Multi-media, games and high-end application have all created an insatiable appetite for gigabytes among mobile users, said Toshiba’s marketing manager Dean Edwards, and the most cost-effective way to feed this monster is through hard-disk drives (HDDs).
The 1.8in HDD technology runs at 5,400rpm. It can store 250GB, giving it a
density of 378.8GB/inch2.
The challenge was to create high capacity without neutralising the portability
that Toshiba’s system building clients need to achieve for their notebook
ranges.
Further reading
The technology is so specialist it will only be available to Toshiba’s system builder clients and OEM partners, promised Edwards.

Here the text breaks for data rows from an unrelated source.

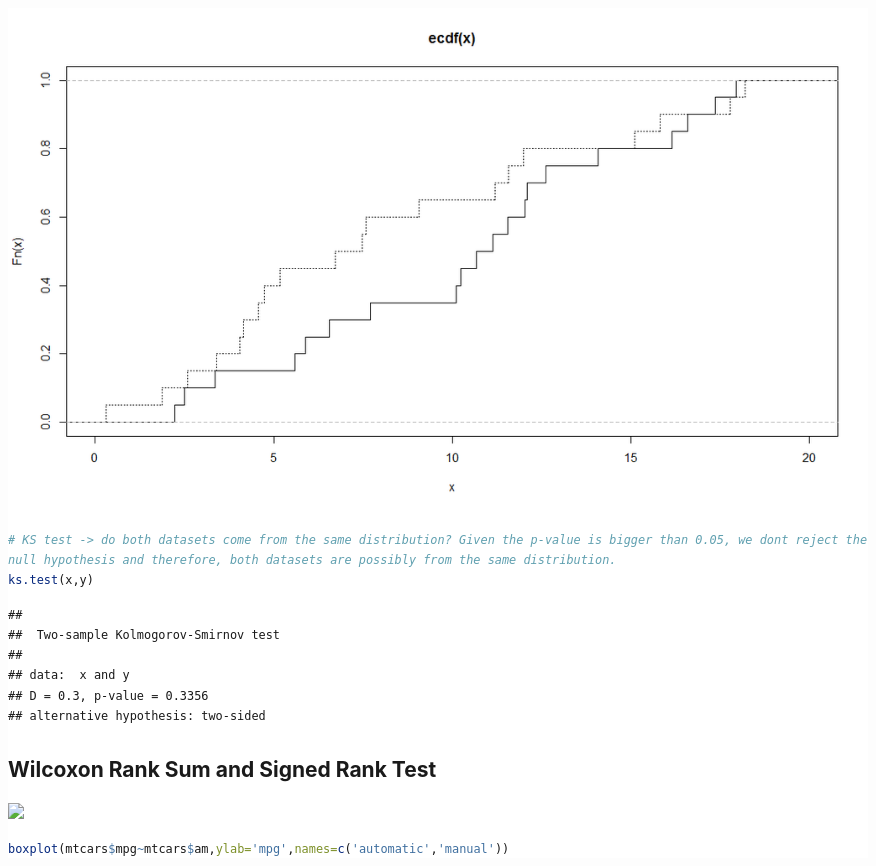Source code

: ![](index_files/figure-html/unnamed-chunk-43-1.png)

```r
# KS test -> do both datasets come from the same distribution? Given the p-value is bigger than 0.05, we dont reject the null hypothesis and therefore, both datasets are possibly from the same distribution.
ks.test(x,y)
```

```
## 
## 	Two-sample Kolmogorov-Smirnov test
## 
## data:  x and y
## D = 0.3, p-value = 0.3356
## alternative hypothesis: two-sided
```

## Wilcoxon Rank Sum and Signed Rank Test

<img src="C:/Users/garciaj/Desktop/Websites/UDEMY_ML/udemy_basic_stats/images/8.PNG" width="711" />


```r
boxplot(mtcars$mpg~mtcars$am,ylab='mpg',names=c('automatic','manual'))
```
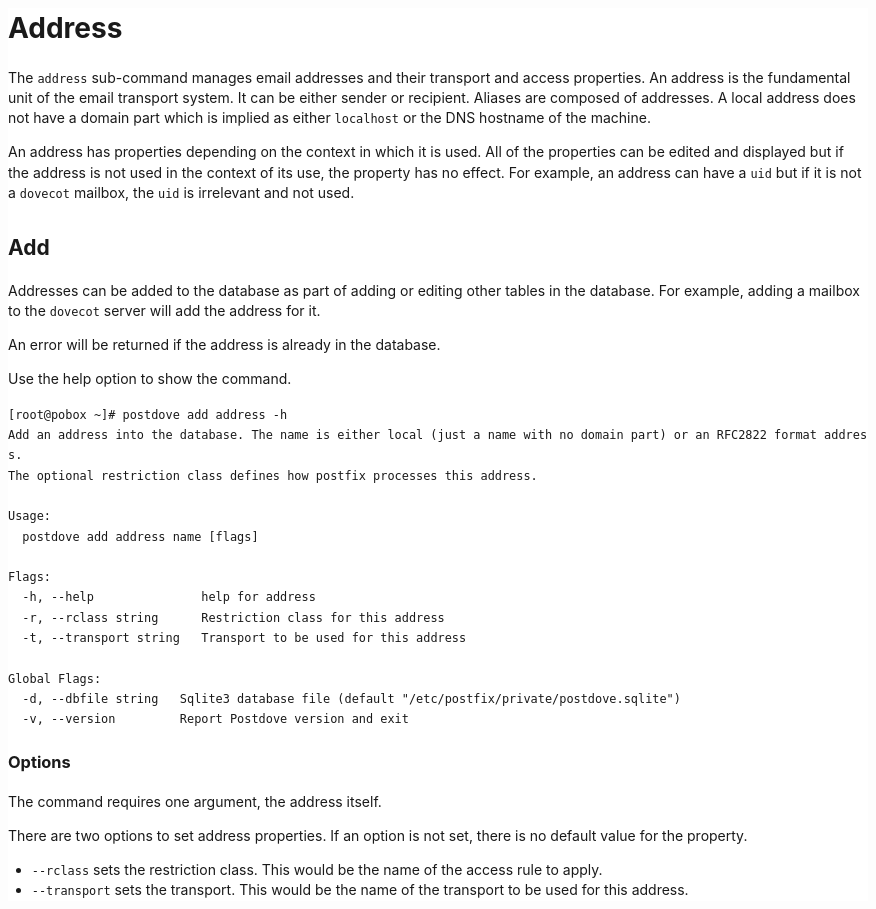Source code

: # Address
The `address` sub-command manages email addresses and their transport and access properties.
An address is the fundamental unit of the email transport system.
It can be either sender or recipient.
Aliases are composed of addresses.
A local address does not have a domain part which is implied as either `localhost`
or the DNS hostname of the machine.

An address has properties depending on the context in which it is used.
All of the properties can be edited and displayed but if the address is not used
in the context of its use, the property has no effect.
For example, an address can have a `uid` but if it is not a `dovecot` mailbox,
the `uid` is irrelevant and not used.

## Add
Addresses can be added to the database as part of adding or editing other tables in
the database.
For example, adding a mailbox to the `dovecot` server will add the address for it.

An error will be returned if the address is already in the database.

Use the help option to show the command.
```
[root@pobox ~]# postdove add address -h
Add an address into the database. The name is either local (just a name with no domain part) or an RFC2822 format address.
The optional restriction class defines how postfix processes this address.

Usage:
  postdove add address name [flags]

Flags:
  -h, --help               help for address
  -r, --rclass string      Restriction class for this address
  -t, --transport string   Transport to be used for this address

Global Flags:
  -d, --dbfile string   Sqlite3 database file (default "/etc/postfix/private/postdove.sqlite")
  -v, --version         Report Postdove version and exit

```

### Options
The command requires one argument, the address itself.

There are two options to set address properties. If an option is not set, there is no default value
for the property.

* `--rclass` sets the restriction class. This would be the name of the access rule to apply.
* `--transport` sets the transport. This would be the name of the transport to be used for this address.
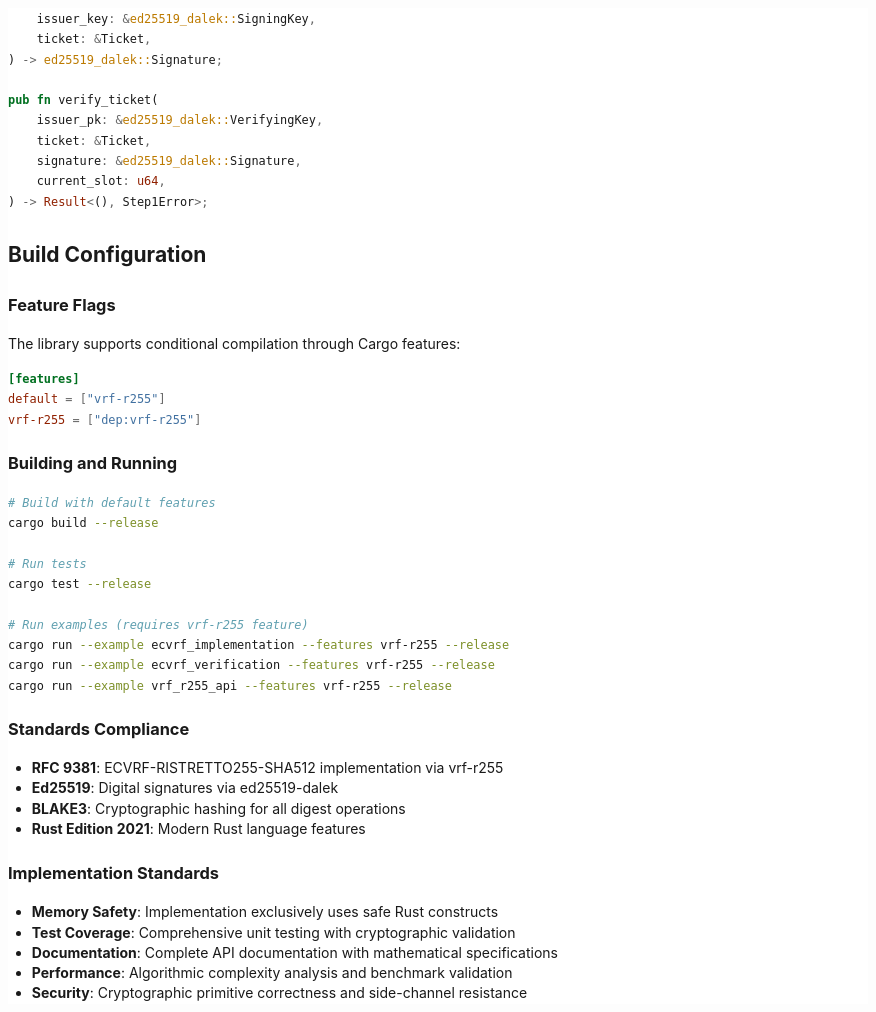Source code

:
 ```rust
    issuer_key: &ed25519_dalek::SigningKey,
    ticket: &Ticket,
) -> ed25519_dalek::Signature;

pub fn verify_ticket(
    issuer_pk: &ed25519_dalek::VerifyingKey,
    ticket: &Ticket,
    signature: &ed25519_dalek::Signature,
    current_slot: u64,
) -> Result<(), Step1Error>;
```

## Build Configuration

### Feature Flags

The library supports conditional compilation through Cargo features:

```toml
[features]
default = ["vrf-r255"]
vrf-r255 = ["dep:vrf-r255"]
```

### Building and Running

```bash
# Build with default features
cargo build --release

# Run tests
cargo test --release

# Run examples (requires vrf-r255 feature)
cargo run --example ecvrf_implementation --features vrf-r255 --release
cargo run --example ecvrf_verification --features vrf-r255 --release
cargo run --example vrf_r255_api --features vrf-r255 --release
```

### Standards Compliance

- **RFC 9381**: ECVRF-RISTRETTO255-SHA512 implementation via vrf-r255
- **Ed25519**: Digital signatures via ed25519-dalek
- **BLAKE3**: Cryptographic hashing for all digest operations
- **Rust Edition 2021**: Modern Rust language features

### Implementation Standards

- **Memory Safety**: Implementation exclusively uses safe Rust constructs
- **Test Coverage**: Comprehensive unit testing with cryptographic validation
- **Documentation**: Complete API documentation with mathematical specifications
- **Performance**: Algorithmic complexity analysis and benchmark validation
- **Security**: Cryptographic primitive correctness and side-channel resistance
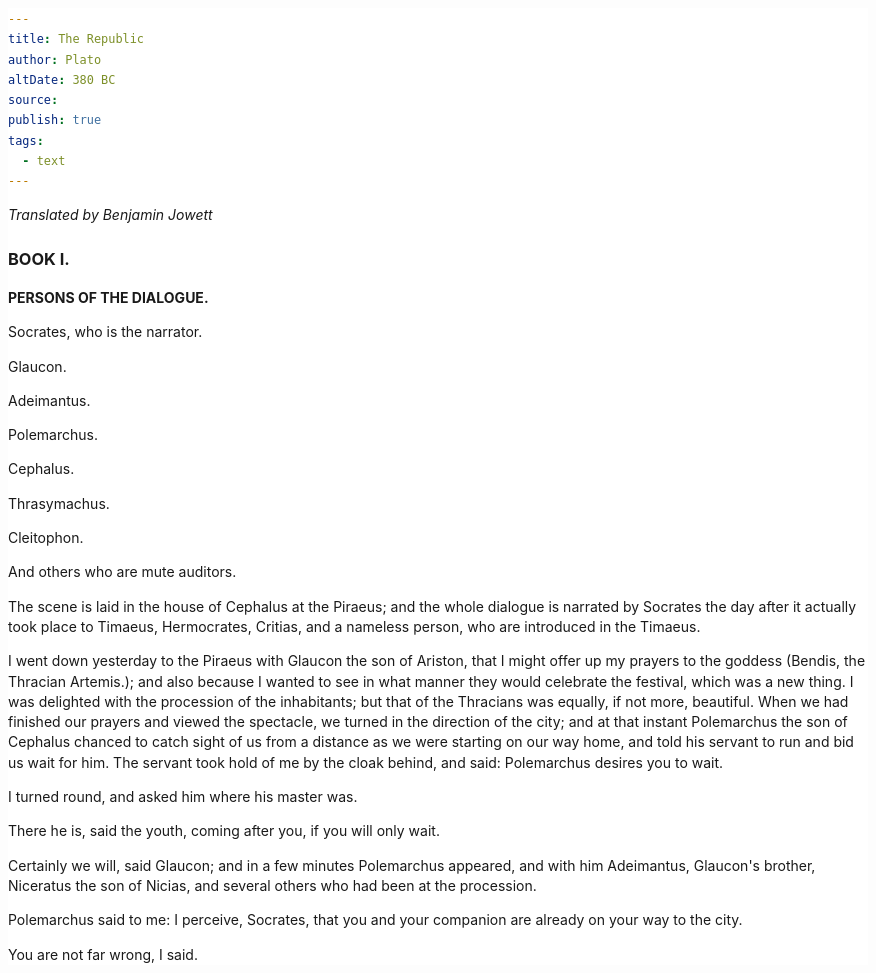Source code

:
 ```yaml
---
title: The Republic
author: Plato
altDate: 380 BC
source:
publish: true
tags:
  - text
---
```


_Translated by Benjamin Jowett_

### BOOK I.

**PERSONS OF THE DIALOGUE.**

Socrates, who is the narrator.

Glaucon.

Adeimantus.

Polemarchus.

Cephalus.

Thrasymachus.

Cleitophon.

And others who are mute auditors.

The scene is laid in the house of Cephalus at the Piraeus; and the whole dialogue is narrated by Socrates the day after it actually took place to Timaeus, Hermocrates, Critias, and a nameless person, who are introduced in the Timaeus.

I went down yesterday to the Piraeus with Glaucon the son of Ariston, that I might offer up my prayers to the goddess (Bendis, the Thracian Artemis.); and also because I wanted to see in what manner they would celebrate the festival, which was a new thing. I was delighted with the procession of the inhabitants; but that of the Thracians was equally, if not more, beautiful. When we had finished our prayers and viewed the spectacle, we turned in the direction of the city; and at that instant Polemarchus the son of Cephalus chanced to catch sight of us from a distance as we were starting on our way home, and told his servant to run and bid us wait for him. The servant took hold of me by the cloak behind, and said: Polemarchus desires you to wait.

I turned round, and asked him where his master was.

There he is, said the youth, coming after you, if you will only wait.

Certainly we will, said Glaucon; and in a few minutes Polemarchus appeared, and with him Adeimantus, Glaucon's brother, Niceratus the son of Nicias, and several others who had been at the procession.

Polemarchus said to me: I perceive, Socrates, that you and your companion are already on your way to the city.

You are not far wrong, I said.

Market analyst IDC recently reported that sales of notebooks and ultra-portables are still the fastest-growing sector of the computing market.
Second quarter 2008 sales for notebooks in Europe were up 60 per cent
compared with the same period last year.
While some growth has been driven by the popularity of sub-notebooks, it is
mostly driven by a desire for vast media and data libraries among mobile users.
“Whether you are playing a game, watching a corporate video on YouTube, or just plain gene splicing, a mobile user needs masses of storage. It has to be vast, and it has to be fast,” said Rob Heath, mobile technology product manager at laptop maker Stone Computers.
Forget all the hype about solid-state disk technology, old-fashioned hard disks still do the business, argued Edwards. Solid state may be fast, he said, but HDD continues to evolve.
“The average seek time of this technology is 15ms,” he said. “How quickly do you need to retrieve your information?”